Generative AI tools have become widely available in the public arena, including for the judicial sector and the legal profession. Best practice guidance on the use of AI in legal practice for the use of the judiciary have been promulgated in a number of countries including Brazil (2020), Canada (2023-2024), New Zealand (2023), Australia (2023-2024) and the United Kingdom (2023).
Chief Justice Andrew Bell of the Australian Supreme Court of New South Wales in May 2024 marked the bicentenary of Australia’s oldest court and reflected on the challenges and potency of artificial intelligence. In his interview with the ABC, he flagged AI as one of the more immediate challenges facing the justice system.
IFIP President Anthony Wong was invited to join the UNESCO panel on the “The Future of AI in the Judiciary” at the recent WSIS 2024 in Geneva. Generative AI tools can help judges, prosecutors, lawyers, civil servants in legal administration, and researchers improve the quality of their work by facilitating the search for information, automating tasks, and supporting decision-making processes.
Although AI tools can support the core objectives of the justice sector, the negligent use of AI systems by judicial operators may also undermine human rights, such as fair trial and due process, access to justice and effective remedy, privacy and data protection, equality before the law, and non-discrimination, as well as judicial values such as impartiality and accountability.

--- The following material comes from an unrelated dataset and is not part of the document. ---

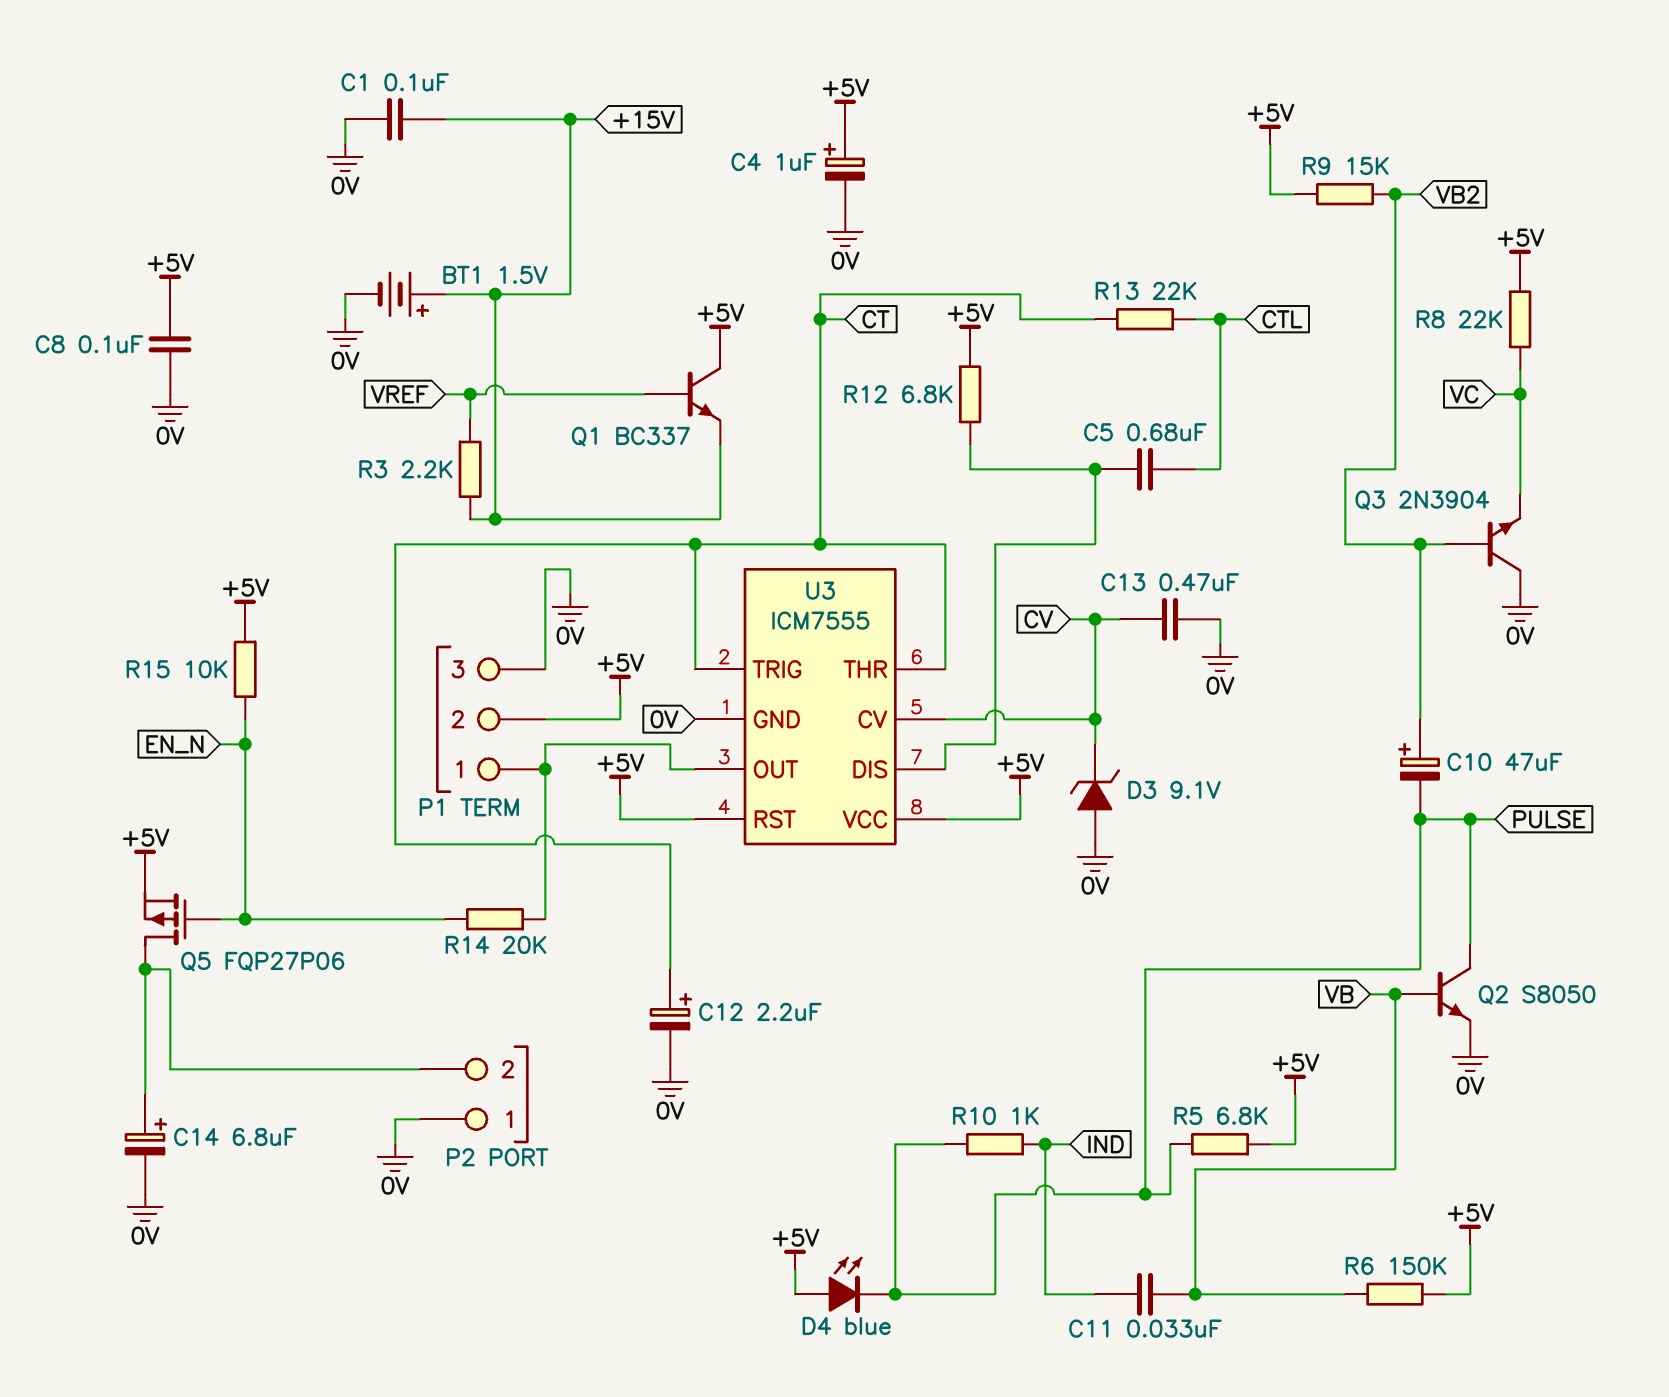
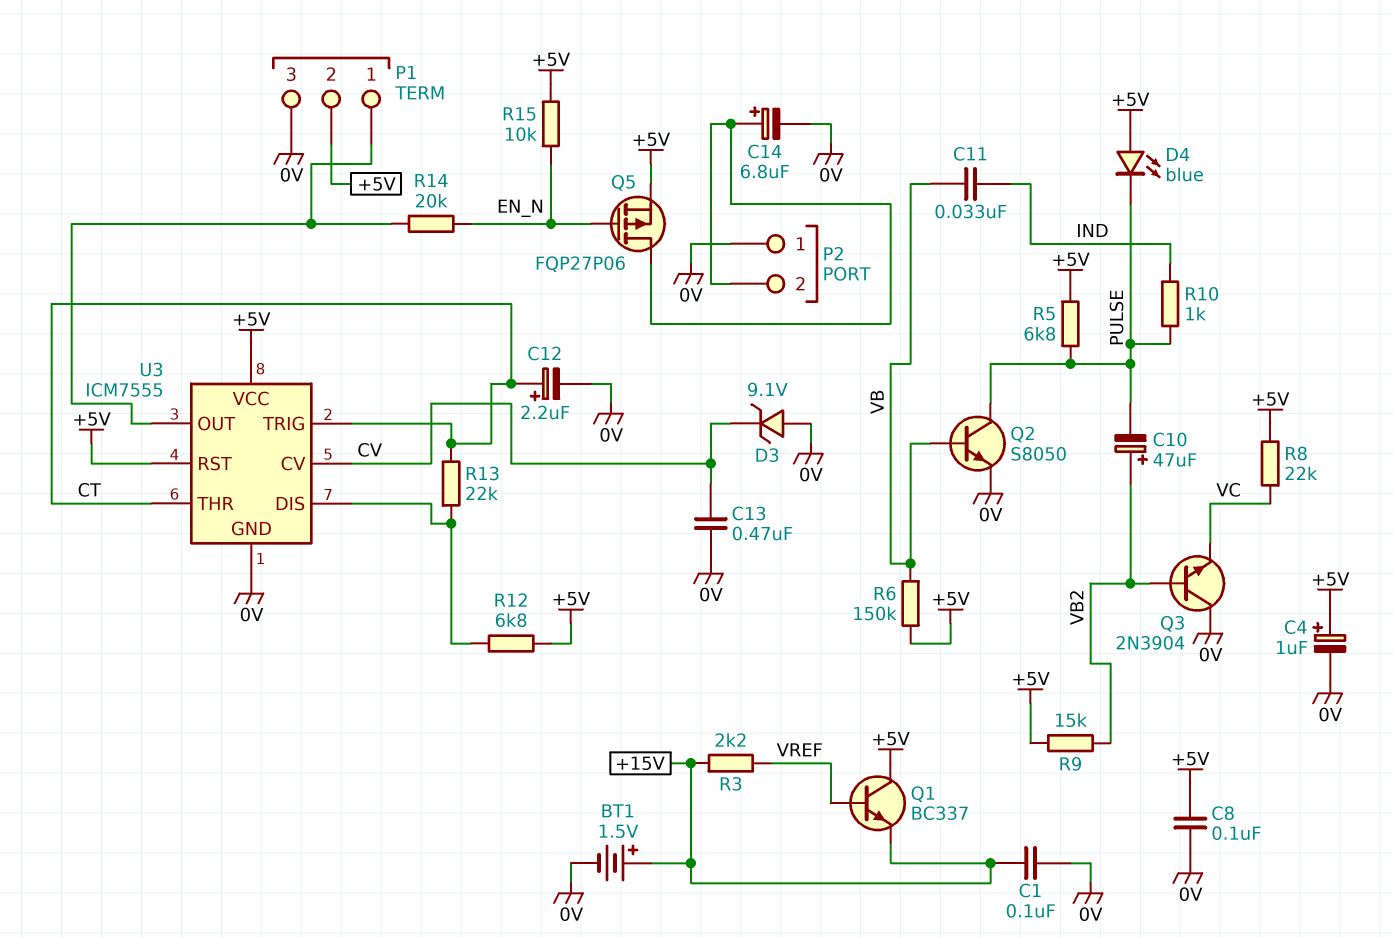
C5: 680nF (CTL, U3/DIS) -> none
R13: 22k (CT, CTL) -> 22k (CT, U3/DIS)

This session also discussed:
- Challenges and opportunities for the use of AI in the Judiciary;
- Human rights implications of AI that the judiciary must be prepared to address; and
- The contributions from the audience in shaping the Guidelines for the Use of AI Systems in Courts and Tribunals.
UNESCO also launched the results of its Survey on the Use of AI by Judicial Operators at the session. This Survey received responses from over 500 judicial operators from 96 countries concerning their use of Generative AI. A majority of the respondents in the Survey indicated the need for guidelines for judges and their respective institutions on the use of AI within judicial contexts.
The UNESCO Survey will be the basis of the UNESCO Guidelines for the Use of AI Systems in Courts and Tribunals, which are currently undergoing expert and multistakeholder consultations.
It is important to note that these AI tools are not a substitute for qualified legal reasoning, human judgment or tailored legal advice due to the limitations of the current state-of-the-art. Generative AI tools are built on Large Language Models (LLMs) which are trained using massive amounts of training data to predict the probability of the next best word in a sentence given the context. Bender et al. describe LLMs as “stochastic parrots” because this type of language model stitches together “sequences of linguistic forms it has observed in its vast training data, according to probabilistic information about how they combine, but without any reference to meaning” (2021: 616).
As the famous legal Latin maxim “caveat emptor” applies (Latin: “let the buyer beware”), or is it “let the user beware”?